The role of the IMF in low-income countries

Besides a strengthened focus on country ownership and the joint Bank/Fund work on debt sustainability, the IMF’s approach to low-income countries in other areas must also change. Most users of Poverty Reduction and Growth Facility (PRGF) resources no longer have a balance of payments need. It is time to reconsider the nature of the relationship between poor countries and the IMF, including, in particular, the relationship between IMF concessional assistance and the surveillance process. Simply put, the Fund and low-income countries alike need mechanisms other than lending to support strong surveillance relationships, and to help signal donors.

This is why, prior to the spring meetings in Washington, Canada advocated the creation of a country-led intensified surveillance mechanism. Unlike a formal IMF program, there would be no Fund financing or IMF developed conditionality attached. Instead, the country would present a medium-term economic and fiscal plan developed with the benefit of advice from the Fund staff, but clearly “country-owned” with widespread internal support among key groups in society. The Fund would be asked to provide more frequent monitoring than typical surveillance, and the Board would consider staff assessments of the extent to which the country is achieving its own economic and financial goals.

Since the spring, this proposal has made progress. Jamaica, a pioneer in developing the new approach, is now embarked on an intensified surveillance relationship. Several other countries have indicated their interest in this instrument.

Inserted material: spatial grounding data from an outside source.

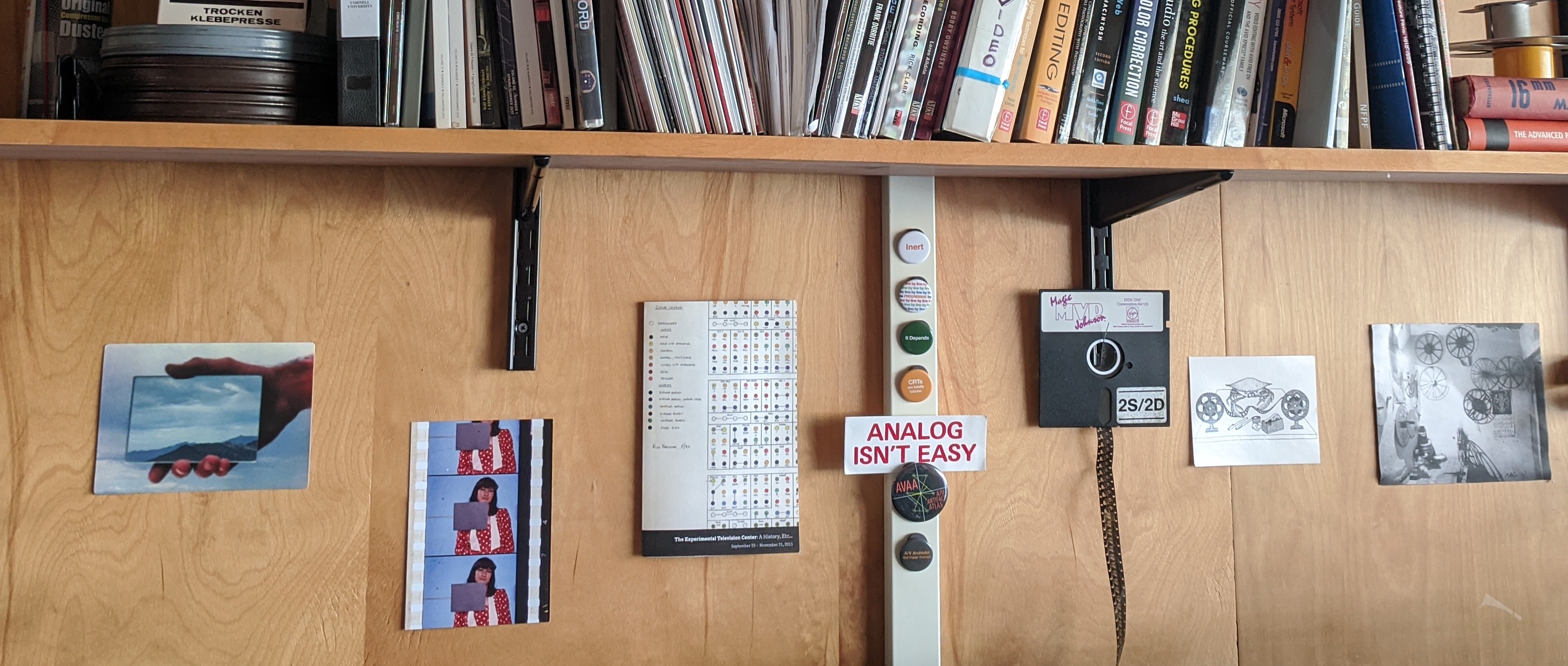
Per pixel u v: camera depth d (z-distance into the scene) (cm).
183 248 97
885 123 92
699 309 105
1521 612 118
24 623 94
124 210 96
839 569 107
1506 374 119
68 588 95
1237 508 114
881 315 109
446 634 100
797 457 106
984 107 92
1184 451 113
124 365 96
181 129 81
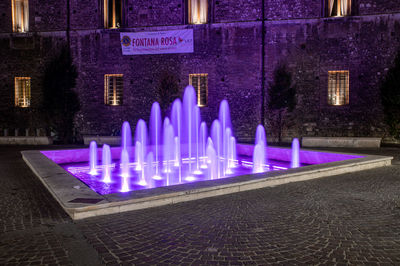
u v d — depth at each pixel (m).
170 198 4.59
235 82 15.41
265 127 15.23
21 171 7.19
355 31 14.38
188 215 4.03
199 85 15.92
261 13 15.06
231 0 15.23
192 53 15.66
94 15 16.08
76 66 16.31
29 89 16.73
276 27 14.98
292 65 14.95
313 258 2.79
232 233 3.40
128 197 4.31
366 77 14.38
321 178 6.58
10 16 16.48
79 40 16.22
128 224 3.66
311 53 14.79
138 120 16.11
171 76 15.69
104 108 16.27
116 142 14.92
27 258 2.77
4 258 2.77
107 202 4.06
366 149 12.07
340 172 7.09
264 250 2.96
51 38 16.27
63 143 15.74
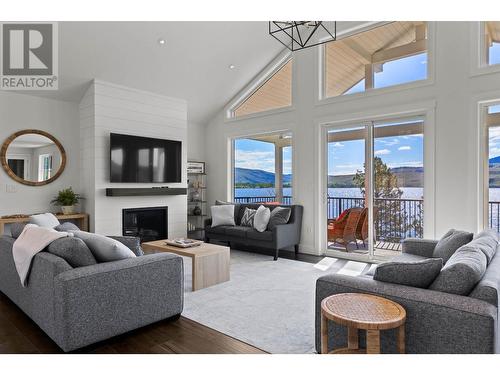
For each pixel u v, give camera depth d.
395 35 4.78
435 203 4.30
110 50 4.77
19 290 2.77
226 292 3.45
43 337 2.43
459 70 4.13
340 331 2.02
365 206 4.98
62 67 4.76
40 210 5.27
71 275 2.14
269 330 2.58
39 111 5.25
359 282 2.03
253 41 5.43
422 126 4.49
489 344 1.58
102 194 5.30
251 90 6.55
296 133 5.66
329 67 5.41
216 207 5.93
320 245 5.37
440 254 3.06
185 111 6.41
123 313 2.38
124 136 5.45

Moving forward, we should aim to support countries requesting intensified surveillance, to ensure that the surveillance resulting from this intensified relationship is of the highest possible quality, and to build capacity in countries to define and implement their own programs.

Looking forward

Little more than a decade remains until 2015. Scrutiny of our actions and policies will only increase as we come closer to the deadline for meeting the MDGs. It is encouraging that we know that, on a global scale, we will likely meet the goal of halving global poverty. However, the challenges of meeting this target at the country level, especially for most African countries, are daunting. In this global effort against poverty and despair, all development partners have critical roles to play. The Bretton Woods Institutions are needed now more than ever and they, more than ever, need to heed the voices of their smaller shareholders. Developing and developed countries, the public and private sectors, democratic institutions, and civil society must all work closely together and improve the focus of our efforts to guarantee a better future for the world’s poorest.

Statement by the Governor of the Fund for the People’s Republic of China

Zhou Xiaochuan

Mr. Chairman, Governors, Ladies and Gentlemen, We are very pleased to see increasing evidence of the global recovery, with growth rates in most regions exceeding original expectations. While this is apparent in the world’s major economies—the United States, Europe, and Japan—economic growth rates in the developing countries and many regions have also been remarkable. Undoubtedly, countries can take advantage of these developments to resolve inconsistencies and imbalance problems in their economic operations by making structural adjustments, while at the same time creating sound conditions for the developed countries to carry out their obligations in promoting global sustainable development.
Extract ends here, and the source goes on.